Como às vezes acontece, depois que desisti passei a lançar o anzol muito melhor. Consegui por quatro vezes jogar a isca por cima do peixe, sem que ele desse por isso. O quinto lançamento deveria cair no mesmo lugar, 1m à frente do peixe, tal como os outros, mas isso não aconteceu. Saltando fora da água, o peixe apanhou a isca no ar, 30cm acima da superfície. Por que reagiu assim com aquela e não com as outras é coisa que nunca saberei. Então ela foi fisgada pelo anzol.
Pulou, caiu e pulou de novo. Parecia mais uma ave que um peixe; como que pairava acima da água. Sua umidade emprestava-lhe uma espécie de iridescência; quando batia o sol, suas manchas brilhavam como jóias. Então ela vergou toda, deu um salto enorme e mergulhou, cortando a água com violência.
Meu anzol levou um puxão fortíssimo, como eu nunca experimentara na vida.
A truta pulou novamente da água mais alto que anteriormente. Havia exuberância nos seus saltos, alegria de lutar, uma total autoconfiança e uma singular grandeza. Acreditei que ela agarrara minha isca atraída pelo perigo. Quase me convenci de que aquele superpeixe, sabendo que era o último dia da época da pesca e que estava no fim da vida, quis mostrar ao mundo que aquilo de que era capaz, apesar da idade e da deficiência visual.
Deu outra corrida e mergulhou novamente; os dois saltos anteriores haviam sido só de treino. Então ela subiu e ficou esplendorosa ao sol, desafiando a lei da gravidade; como se o tempo parasse, ficou suspensa. Depois deixou-se cair a todo o comprimento. A água que espalhou tornou-se um autêntico arco-íris em miniatura. Enquadrada na auréola de suas próprias cores, ela deu uma última sacudidela com a cabeça, partindo a linha com um à vontade insolente, deu um pulo e caiu na água, com uma violência tal que as ondas, apesar da distância, vieram bater nas minhas pernas trementes e enfraquecidas.

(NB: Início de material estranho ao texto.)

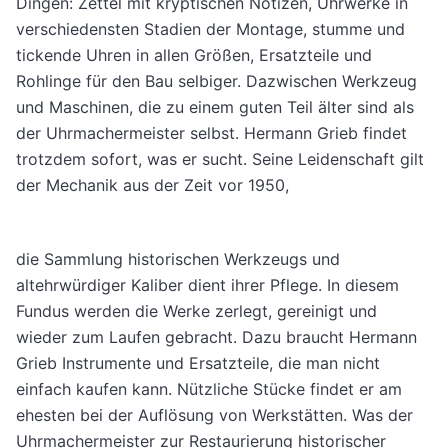
Dingen: Zettel mit kryptischen Notizen, Uhrwerke in
verschiedensten Stadien der Montage, stumme und
tickende Uhren in allen Größen, Ersatzteile und
Rohlinge für den Bau selbiger. Dazwischen Werkzeug
und Maschinen, die zu einem guten Teil älter sind als
der Uhrmachermeister selbst. Hermann Grieb findet
trotzdem sofort, was er sucht. Seine Leidenschaft gilt
der Mechanik aus der Zeit vor 1950,
die Sammlung historischen Werkzeugs und
altehrwürdiger Kaliber dient ihrer Pflege. In diesem
Fundus werden die Werke zerlegt, gereinigt und
wieder zum Laufen gebracht. Dazu braucht Hermann
Grieb Instrumente und Ersatzteile, die man nicht
einfach kaufen kann. Nützliche Stücke findet er am
ehesten bei der Auflösung von Werkstätten. Was der
Uhrmachermeister zur Restaurierung historischer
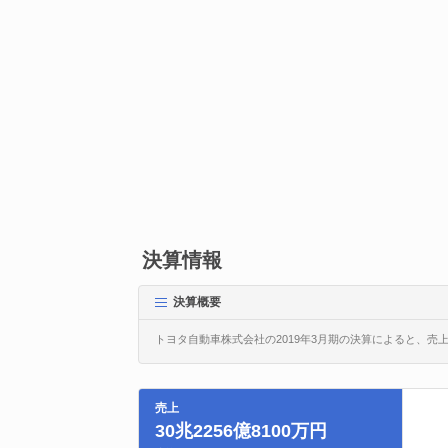
決算情報
決算概要
トヨタ自動車株式会社の2019年3月期の決算によると、売上高は
売上
30兆2256億8100万円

“Bolas!”, gritou o menino. “Você a pegou e deixou que fugisse!”
Desgostoso e decepcionado por ter perdido aquele peixe único. Hoje, contudo, pergunto-me se, na realidade, eu preferiria que aquele peixe estivesse pendurado na minha parede, ou recorda-lo exibindo seu poder e grandeza, projetado no seu próprio arco-íris. Muitas vezes, quando estou deprimido, lembro com nitidez os pormenores; fico contente por ter essa imagem dele. Foi o único peixe da minha vida que não ficou maior ao ser lembrado.
As histórias de pesca terminam sempre com o peixe fugindo, mas esta não. Esta, amigo leitor, é uma história na qual foi o pescador quem foi embora, pois a velha truta zarolha me transformou num homem diferente. A partir daquele dia, apanhei e perdi peixes grandes, mas fui sempre capaz de lhes dizer: “Segue o teu caminho. Conheci um melhor que tu; nunca haverá outro como ele. Tu, por maior que sejas, comparado com a minha Moby Dick, não passas de um mero pigmeu.”